• **WHAT NEEDS TO BE DONE**: Output the entries exactly.

• **THE INPUT**:
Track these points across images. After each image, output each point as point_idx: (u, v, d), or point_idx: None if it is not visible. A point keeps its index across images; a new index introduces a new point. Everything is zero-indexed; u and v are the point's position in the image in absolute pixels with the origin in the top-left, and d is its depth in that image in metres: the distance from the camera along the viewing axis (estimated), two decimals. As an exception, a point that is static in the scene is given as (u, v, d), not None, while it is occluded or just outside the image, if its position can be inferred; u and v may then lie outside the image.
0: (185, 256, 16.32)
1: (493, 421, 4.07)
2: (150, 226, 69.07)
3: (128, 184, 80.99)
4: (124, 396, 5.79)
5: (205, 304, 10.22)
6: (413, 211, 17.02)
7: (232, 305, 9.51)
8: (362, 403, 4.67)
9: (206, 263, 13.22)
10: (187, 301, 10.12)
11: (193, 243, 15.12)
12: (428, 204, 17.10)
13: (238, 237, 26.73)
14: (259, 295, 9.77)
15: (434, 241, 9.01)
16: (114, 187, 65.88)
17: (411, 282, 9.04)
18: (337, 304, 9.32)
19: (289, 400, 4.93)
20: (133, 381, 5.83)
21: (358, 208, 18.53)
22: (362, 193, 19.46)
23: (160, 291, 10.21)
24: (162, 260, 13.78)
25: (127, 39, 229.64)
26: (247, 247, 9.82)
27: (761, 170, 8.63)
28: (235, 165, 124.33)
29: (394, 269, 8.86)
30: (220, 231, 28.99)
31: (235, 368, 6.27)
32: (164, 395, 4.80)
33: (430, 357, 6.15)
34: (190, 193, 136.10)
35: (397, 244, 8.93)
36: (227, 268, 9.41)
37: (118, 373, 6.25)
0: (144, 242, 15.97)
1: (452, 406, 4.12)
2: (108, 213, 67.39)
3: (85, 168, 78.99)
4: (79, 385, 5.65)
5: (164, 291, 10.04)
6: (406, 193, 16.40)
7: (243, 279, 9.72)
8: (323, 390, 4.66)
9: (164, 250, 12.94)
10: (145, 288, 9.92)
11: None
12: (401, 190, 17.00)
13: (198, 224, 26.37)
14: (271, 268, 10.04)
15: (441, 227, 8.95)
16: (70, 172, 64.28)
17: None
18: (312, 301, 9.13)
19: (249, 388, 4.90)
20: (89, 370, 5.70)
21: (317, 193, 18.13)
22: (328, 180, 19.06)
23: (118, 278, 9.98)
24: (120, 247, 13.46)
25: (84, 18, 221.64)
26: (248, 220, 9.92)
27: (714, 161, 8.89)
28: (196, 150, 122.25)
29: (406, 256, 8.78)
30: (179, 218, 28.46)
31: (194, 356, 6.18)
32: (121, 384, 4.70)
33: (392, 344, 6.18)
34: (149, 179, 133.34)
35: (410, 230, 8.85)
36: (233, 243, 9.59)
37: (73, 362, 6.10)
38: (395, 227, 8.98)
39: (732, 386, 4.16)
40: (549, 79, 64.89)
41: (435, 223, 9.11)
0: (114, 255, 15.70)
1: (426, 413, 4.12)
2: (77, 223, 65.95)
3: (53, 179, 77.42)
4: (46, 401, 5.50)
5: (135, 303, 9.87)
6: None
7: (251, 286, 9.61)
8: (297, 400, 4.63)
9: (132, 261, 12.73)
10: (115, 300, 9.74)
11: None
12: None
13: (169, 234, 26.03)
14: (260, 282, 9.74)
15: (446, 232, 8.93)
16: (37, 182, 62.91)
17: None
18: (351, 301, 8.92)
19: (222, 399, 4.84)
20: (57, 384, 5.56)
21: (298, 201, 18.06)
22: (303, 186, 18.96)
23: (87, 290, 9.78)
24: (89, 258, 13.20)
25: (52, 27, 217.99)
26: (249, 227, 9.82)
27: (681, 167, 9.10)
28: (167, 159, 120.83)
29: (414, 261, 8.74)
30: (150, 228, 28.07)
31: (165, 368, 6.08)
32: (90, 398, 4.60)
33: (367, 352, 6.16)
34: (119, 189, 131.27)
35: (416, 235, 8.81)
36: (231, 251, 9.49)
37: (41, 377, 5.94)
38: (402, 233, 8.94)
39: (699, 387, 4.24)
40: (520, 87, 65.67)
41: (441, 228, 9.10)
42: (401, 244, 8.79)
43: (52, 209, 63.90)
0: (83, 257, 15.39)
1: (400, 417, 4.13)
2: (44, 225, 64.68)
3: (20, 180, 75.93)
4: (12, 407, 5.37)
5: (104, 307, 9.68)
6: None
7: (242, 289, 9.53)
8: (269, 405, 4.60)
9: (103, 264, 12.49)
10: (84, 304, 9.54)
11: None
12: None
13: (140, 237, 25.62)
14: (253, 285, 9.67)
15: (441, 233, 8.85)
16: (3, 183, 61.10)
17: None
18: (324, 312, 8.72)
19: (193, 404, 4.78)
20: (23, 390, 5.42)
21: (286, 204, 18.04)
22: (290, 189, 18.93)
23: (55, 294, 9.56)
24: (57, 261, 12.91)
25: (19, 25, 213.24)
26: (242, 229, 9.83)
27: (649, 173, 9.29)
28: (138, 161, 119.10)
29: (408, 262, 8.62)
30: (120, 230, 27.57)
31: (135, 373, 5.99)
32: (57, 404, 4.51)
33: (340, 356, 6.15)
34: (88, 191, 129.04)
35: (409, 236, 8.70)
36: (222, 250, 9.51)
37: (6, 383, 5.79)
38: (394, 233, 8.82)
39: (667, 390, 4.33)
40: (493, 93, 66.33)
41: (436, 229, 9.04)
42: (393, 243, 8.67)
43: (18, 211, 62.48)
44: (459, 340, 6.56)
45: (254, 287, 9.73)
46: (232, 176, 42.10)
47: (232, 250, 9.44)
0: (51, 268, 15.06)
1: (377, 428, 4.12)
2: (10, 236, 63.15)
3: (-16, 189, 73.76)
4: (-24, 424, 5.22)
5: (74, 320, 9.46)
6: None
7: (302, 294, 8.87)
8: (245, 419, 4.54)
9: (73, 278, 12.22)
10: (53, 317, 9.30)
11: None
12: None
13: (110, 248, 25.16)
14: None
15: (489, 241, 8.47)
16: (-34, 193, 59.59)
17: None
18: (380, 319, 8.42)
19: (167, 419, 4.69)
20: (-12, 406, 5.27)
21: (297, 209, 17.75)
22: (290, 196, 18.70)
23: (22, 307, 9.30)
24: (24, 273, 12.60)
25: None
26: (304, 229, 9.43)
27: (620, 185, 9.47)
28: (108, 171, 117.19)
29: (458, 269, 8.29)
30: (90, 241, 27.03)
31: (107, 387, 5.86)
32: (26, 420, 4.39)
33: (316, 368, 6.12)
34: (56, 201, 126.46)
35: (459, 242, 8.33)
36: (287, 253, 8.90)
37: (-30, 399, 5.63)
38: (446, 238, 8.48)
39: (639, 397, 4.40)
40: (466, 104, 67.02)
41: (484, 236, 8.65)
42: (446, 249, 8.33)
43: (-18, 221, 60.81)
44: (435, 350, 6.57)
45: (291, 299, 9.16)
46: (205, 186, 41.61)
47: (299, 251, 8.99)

• **ANSWER BOX**:
Track these points across images. After each image, output each point as point_idx: (u, v, d), or point_idx: None if it is not visible. A point keeps its index across images; a new index introduces a new point. Everything is zero-indexed; u and v are the point's position in the image in absolute pixels with the origin in the top-left, and d is its depth in that image in metres: the distance from the camera along the viewing axis (estimated), two decimals. As an exception, a point that is static in the scene is given as (u, v, d), not None, while it is occluded or just outside the image, if its position can be inferred; u and v may then lie outside the image.
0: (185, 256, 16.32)
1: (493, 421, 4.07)
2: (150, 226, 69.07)
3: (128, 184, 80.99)
4: (124, 396, 5.79)
5: (205, 304, 10.22)
6: (413, 211, 17.02)
7: (232, 305, 9.51)
8: (362, 403, 4.67)
9: (206, 263, 13.22)
10: (187, 301, 10.12)
11: (193, 243, 15.12)
12: (428, 204, 17.10)
13: (238, 237, 26.73)
14: (259, 295, 9.77)
15: (434, 241, 9.01)
16: (114, 187, 65.88)
17: (411, 282, 9.04)
18: (337, 304, 9.32)
19: (289, 400, 4.93)
20: (133, 381, 5.83)
21: (358, 208, 18.53)
22: (362, 193, 19.46)
23: (160, 291, 10.21)
24: (162, 260, 13.78)
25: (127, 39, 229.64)
26: (247, 247, 9.82)
27: (761, 170, 8.63)
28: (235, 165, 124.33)
29: (394, 269, 8.86)
30: (220, 231, 28.99)
31: (235, 368, 6.27)
32: (164, 395, 4.80)
33: (430, 357, 6.15)
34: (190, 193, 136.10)
35: (397, 244, 8.93)
36: (227, 268, 9.41)
37: (118, 373, 6.25)
0: (144, 242, 15.97)
1: (452, 406, 4.12)
2: (108, 213, 67.39)
3: (85, 168, 78.99)
4: (79, 385, 5.65)
5: (164, 291, 10.04)
6: (406, 193, 16.40)
7: (243, 279, 9.72)
8: (323, 390, 4.66)
9: (164, 250, 12.94)
10: (145, 288, 9.92)
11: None
12: (401, 190, 17.00)
13: (198, 224, 26.37)
14: (271, 268, 10.04)
15: (441, 227, 8.95)
16: (70, 172, 64.28)
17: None
18: (312, 301, 9.13)
19: (249, 388, 4.90)
20: (89, 370, 5.70)
21: (317, 193, 18.13)
22: (328, 180, 19.06)
23: (118, 278, 9.98)
24: (120, 247, 13.46)
25: (84, 18, 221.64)
26: (248, 220, 9.92)
27: (714, 161, 8.89)
28: (196, 150, 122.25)
29: (406, 256, 8.78)
30: (179, 218, 28.46)
31: (194, 356, 6.18)
32: (121, 384, 4.70)
33: (392, 344, 6.18)
34: (149, 179, 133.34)
35: (410, 230, 8.85)
36: (233, 243, 9.59)
37: (73, 362, 6.10)
38: (395, 227, 8.98)
39: (732, 386, 4.16)
40: (549, 79, 64.89)
41: (435, 223, 9.11)
0: (114, 255, 15.70)
1: (426, 413, 4.12)
2: (77, 223, 65.95)
3: (53, 179, 77.42)
4: (46, 401, 5.50)
5: (135, 303, 9.87)
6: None
7: (251, 286, 9.61)
8: (297, 400, 4.63)
9: (132, 261, 12.73)
10: (115, 300, 9.74)
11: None
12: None
13: (169, 234, 26.03)
14: (260, 282, 9.74)
15: (446, 232, 8.93)
16: (37, 182, 62.91)
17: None
18: (351, 301, 8.92)
19: (222, 399, 4.84)
20: (57, 384, 5.56)
21: (298, 201, 18.06)
22: (303, 186, 18.96)
23: (87, 290, 9.78)
24: (89, 258, 13.20)
25: (52, 27, 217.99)
26: (249, 227, 9.82)
27: (681, 167, 9.10)
28: (167, 159, 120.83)
29: (414, 261, 8.74)
30: (150, 228, 28.07)
31: (165, 368, 6.08)
32: (90, 398, 4.60)
33: (367, 352, 6.16)
34: (119, 189, 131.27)
35: (416, 235, 8.81)
36: (231, 251, 9.49)
37: (41, 377, 5.94)
38: (402, 233, 8.94)
39: (699, 387, 4.24)
40: (520, 87, 65.67)
41: (441, 228, 9.10)
42: (401, 244, 8.79)
43: (52, 209, 63.90)
0: (83, 257, 15.39)
1: (400, 417, 4.13)
2: (44, 225, 64.68)
3: (20, 180, 75.93)
4: (12, 407, 5.37)
5: (104, 307, 9.68)
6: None
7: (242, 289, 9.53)
8: (269, 405, 4.60)
9: (103, 264, 12.49)
10: (84, 304, 9.54)
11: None
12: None
13: (140, 237, 25.62)
14: (253, 285, 9.67)
15: (441, 233, 8.85)
16: (3, 183, 61.10)
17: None
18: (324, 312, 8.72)
19: (193, 404, 4.78)
20: (23, 390, 5.42)
21: (286, 204, 18.04)
22: (290, 189, 18.93)
23: (55, 294, 9.56)
24: (57, 261, 12.91)
25: (19, 25, 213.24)
26: (242, 229, 9.83)
27: (649, 173, 9.29)
28: (138, 161, 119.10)
29: (408, 262, 8.62)
30: (120, 230, 27.57)
31: (135, 373, 5.99)
32: (57, 404, 4.51)
33: (340, 356, 6.15)
34: (88, 191, 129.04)
35: (409, 236, 8.70)
36: (222, 250, 9.51)
37: (6, 383, 5.79)
38: (394, 233, 8.82)
39: (667, 390, 4.33)
40: (493, 93, 66.33)
41: (436, 229, 9.04)
42: (393, 243, 8.67)
43: (18, 211, 62.48)
44: (459, 340, 6.56)
45: (254, 287, 9.73)
46: (232, 176, 42.10)
47: (232, 250, 9.44)
0: (51, 268, 15.06)
1: (377, 428, 4.12)
2: (10, 236, 63.15)
3: (-16, 189, 73.76)
4: (-24, 424, 5.22)
5: (74, 320, 9.46)
6: None
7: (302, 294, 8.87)
8: (245, 419, 4.54)
9: (73, 278, 12.22)
10: (53, 317, 9.30)
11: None
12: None
13: (110, 248, 25.16)
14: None
15: (489, 241, 8.47)
16: (-34, 193, 59.59)
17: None
18: (380, 319, 8.42)
19: (167, 419, 4.69)
20: (-12, 406, 5.27)
21: (297, 209, 17.75)
22: (290, 196, 18.70)
23: (22, 307, 9.30)
24: (24, 273, 12.60)
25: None
26: (304, 229, 9.43)
27: (620, 185, 9.47)
28: (108, 171, 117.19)
29: (458, 269, 8.29)
30: (90, 241, 27.03)
31: (107, 387, 5.86)
32: (26, 420, 4.39)
33: (316, 368, 6.12)
34: (56, 201, 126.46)
35: (459, 242, 8.33)
36: (287, 253, 8.90)
37: (-30, 399, 5.63)
38: (446, 238, 8.48)
39: (639, 397, 4.40)
40: (466, 104, 67.02)
41: (484, 236, 8.65)
42: (446, 249, 8.33)
43: (-18, 221, 60.81)
44: (435, 350, 6.57)
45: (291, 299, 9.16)
46: (205, 186, 41.61)
47: (299, 251, 8.99)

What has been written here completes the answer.